Изменить размер шрифта - +
Совершенно различными были и их историческая природа, и их окончательные итоги. В одном случае (архаическая эпоха) перед нами — типичный кризис роста или конвульсии, сопровождающие рождение новой цивилизации. В другом случае (ситуация IV в.) мы видим уже начало ее предсмертной агонии, которая, как это бывает и в живой природе, повторяет некоторые внешние признаки родовых схваток. Или если вновь прибегнуть к терминологии Л. Н. Гумилева, то можно было бы определить ситуацию VII—VI вв. как фазу «пассионарного подъема», а ситуацию IV в. как фазу «пассионарного перегрева и надлома». И там и здесь мы наблюдаем резкую активизацию жизнедеятельности греческого этноса, сопровождавшуюся особого рода эмоциональным возбуждением (экстазом или эйфорией), которое может быть понято и как невротический транс. Но в одном случае это возбуждение было признаком духовного здоровья этноса, признаком избыточности его бурлящих, переливающихся через край жизненных сил, тогда как в другом случае оно могло свидетельствовать скорее о начинающемся истощении этих сил, о тяжелом духовном недуге, в котором нашла свое выражение уже давно накапливавшаяся в его генах историческая усталость. В первую очередь на это указывает сам исход кризиса. В конце архаической эпохи он нашел свое конструктивное разрешение в новой форме социальной и политической организации общества. Этой формой стал полис, в рамках которого грекам удалось хотя бы на время снять терзавшее их невротическое напряжение и хотя бы иллюзорно обрести состояние внутренней гармонии и успокоения. В IV в. такую оптимальную форму социума, которая могла бы сменить обветшавший полис и взять на себя его функции, найти уже не удалось, по крайней мере, в пределах самого греческого мира. Полис, несмотря на все пережитые им потрясения, еще и в III—II вв., т. е. в эпоху эллинизма, продолжал оставаться основной структурной ячейкой греческой цивилизации. Правда, это был во многом уже совсем другой полис, вместе со всем этносом претерпевший глубокое внутреннее перерождение, растерявший значительную часть своей жизненной энергии и обреченный влачить довольно жалкое существование в состоянии своего рода анабиоза.
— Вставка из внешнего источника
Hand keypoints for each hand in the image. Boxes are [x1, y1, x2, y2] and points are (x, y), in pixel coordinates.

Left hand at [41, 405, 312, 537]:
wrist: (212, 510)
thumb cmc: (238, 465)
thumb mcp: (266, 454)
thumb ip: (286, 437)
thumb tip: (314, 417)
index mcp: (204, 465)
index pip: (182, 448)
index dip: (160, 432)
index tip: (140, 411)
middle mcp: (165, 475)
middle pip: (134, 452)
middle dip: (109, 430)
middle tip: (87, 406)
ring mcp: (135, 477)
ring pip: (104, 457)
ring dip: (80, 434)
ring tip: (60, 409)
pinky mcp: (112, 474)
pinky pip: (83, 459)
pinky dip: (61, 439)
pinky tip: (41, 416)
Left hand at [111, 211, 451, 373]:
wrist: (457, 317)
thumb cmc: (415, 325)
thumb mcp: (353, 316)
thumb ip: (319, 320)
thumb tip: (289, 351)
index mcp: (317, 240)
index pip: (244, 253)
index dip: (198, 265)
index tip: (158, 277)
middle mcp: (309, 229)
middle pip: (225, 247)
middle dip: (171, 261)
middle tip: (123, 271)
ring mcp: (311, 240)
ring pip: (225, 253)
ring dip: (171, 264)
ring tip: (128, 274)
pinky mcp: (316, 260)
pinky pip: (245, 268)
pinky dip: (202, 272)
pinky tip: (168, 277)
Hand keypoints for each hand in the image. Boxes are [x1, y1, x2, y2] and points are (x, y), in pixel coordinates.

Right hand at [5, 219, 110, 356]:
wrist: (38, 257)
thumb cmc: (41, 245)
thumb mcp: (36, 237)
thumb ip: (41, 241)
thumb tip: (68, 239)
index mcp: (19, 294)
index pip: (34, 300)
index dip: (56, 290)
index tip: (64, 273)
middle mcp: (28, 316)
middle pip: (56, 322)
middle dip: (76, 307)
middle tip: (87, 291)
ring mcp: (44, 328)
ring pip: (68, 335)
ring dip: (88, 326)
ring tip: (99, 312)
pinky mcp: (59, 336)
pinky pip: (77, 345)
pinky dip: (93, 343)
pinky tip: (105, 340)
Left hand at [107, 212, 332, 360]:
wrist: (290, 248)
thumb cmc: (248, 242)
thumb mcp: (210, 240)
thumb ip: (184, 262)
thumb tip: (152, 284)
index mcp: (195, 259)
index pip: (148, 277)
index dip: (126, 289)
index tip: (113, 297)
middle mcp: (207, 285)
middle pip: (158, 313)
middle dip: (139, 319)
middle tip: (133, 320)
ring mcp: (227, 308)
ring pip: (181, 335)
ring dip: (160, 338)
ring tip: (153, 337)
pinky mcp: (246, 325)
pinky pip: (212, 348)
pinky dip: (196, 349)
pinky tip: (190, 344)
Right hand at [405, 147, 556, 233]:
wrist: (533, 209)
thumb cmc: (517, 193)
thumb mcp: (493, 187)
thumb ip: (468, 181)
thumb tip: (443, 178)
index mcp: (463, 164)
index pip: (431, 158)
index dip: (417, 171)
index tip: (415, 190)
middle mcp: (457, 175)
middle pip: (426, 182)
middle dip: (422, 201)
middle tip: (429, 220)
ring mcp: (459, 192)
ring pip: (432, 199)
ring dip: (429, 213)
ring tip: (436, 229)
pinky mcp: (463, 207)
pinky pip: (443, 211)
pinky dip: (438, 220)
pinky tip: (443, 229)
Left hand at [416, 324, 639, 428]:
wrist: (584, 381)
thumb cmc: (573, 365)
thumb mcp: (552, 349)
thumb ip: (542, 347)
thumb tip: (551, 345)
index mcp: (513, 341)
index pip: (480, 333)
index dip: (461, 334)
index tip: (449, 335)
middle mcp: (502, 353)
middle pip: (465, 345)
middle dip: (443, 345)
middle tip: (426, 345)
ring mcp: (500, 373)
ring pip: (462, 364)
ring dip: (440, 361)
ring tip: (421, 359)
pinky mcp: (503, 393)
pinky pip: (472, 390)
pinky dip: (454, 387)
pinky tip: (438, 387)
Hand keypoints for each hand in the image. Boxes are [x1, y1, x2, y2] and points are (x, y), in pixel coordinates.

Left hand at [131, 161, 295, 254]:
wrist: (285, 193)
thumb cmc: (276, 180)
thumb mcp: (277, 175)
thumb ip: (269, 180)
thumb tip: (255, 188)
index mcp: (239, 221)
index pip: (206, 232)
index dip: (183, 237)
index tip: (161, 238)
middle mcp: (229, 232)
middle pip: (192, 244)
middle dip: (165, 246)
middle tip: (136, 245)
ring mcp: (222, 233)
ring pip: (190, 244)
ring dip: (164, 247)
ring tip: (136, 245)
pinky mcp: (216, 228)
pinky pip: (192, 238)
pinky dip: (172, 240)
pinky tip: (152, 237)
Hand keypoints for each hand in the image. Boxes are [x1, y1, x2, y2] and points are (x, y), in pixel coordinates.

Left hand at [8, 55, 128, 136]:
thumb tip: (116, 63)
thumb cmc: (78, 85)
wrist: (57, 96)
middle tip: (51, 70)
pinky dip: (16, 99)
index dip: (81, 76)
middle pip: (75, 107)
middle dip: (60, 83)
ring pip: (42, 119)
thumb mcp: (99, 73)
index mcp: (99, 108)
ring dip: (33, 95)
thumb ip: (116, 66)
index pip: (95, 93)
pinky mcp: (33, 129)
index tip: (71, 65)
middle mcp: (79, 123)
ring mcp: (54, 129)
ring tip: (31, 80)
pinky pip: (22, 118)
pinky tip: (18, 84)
Нельзя упускать из вида и еще одно важное различие между историческими ситуациями VII—VI вв. и IV в. до н. э. Как мы уже знаем (см. гл. 6), архаический греческий полис возник в процессе преодоления раздиравшего тогдашнее греческое общество стихийного индивидуализма. По своей исторической сути и своим задачам это был союз индивидов, первоначально разрозненных, но затем объединившихся во имя великой общей цели, которая заключалась для них в ту пору, прежде всего, в героическом противоборстве с враждебным внешним миром и в достижении посредством этой борьбы общего благополучия или, как говорил Аристотель, счастья и общей же славы в веках. Основной конструктивный принцип этого союза состоял в признании приоритета интересов государства или, что то же самое, гражданской общины перед интересами отдельного индивида при максимальном обеспечении и защите этих последних. Изучая историю Греции в IV в. до н. э., мы видим начало обратного процесса. Происходит распад гражданского коллектива полиса не столько, правда, на формально-правовом, сколько на духовно-нравственном уровне. Личность вновь, как это было когда-то в эпоху послемикенского регресса (конец II—начало I тыс. до н. э.), начинает высвобождаться и дистанцироваться от социума. Но теперь она уже не может разумно использовать свою свободу, ибо оказывается неспособной к конструктивному взаимодействию с другими индивидами и, стало быть, обреченной на одиночество в огромном чуждом ей мире.

В нашем распоряжении имеется целый ряд фактов, свидетельствующих о том, что в IV в. в греческом обществе шло непрерывное нарастание настроений политической апатии, что граждане все чаще под разными предлогами уклонялись от участия в делах государства и стремились уйти в частную жизнь. Как было уже замечено (см. гл.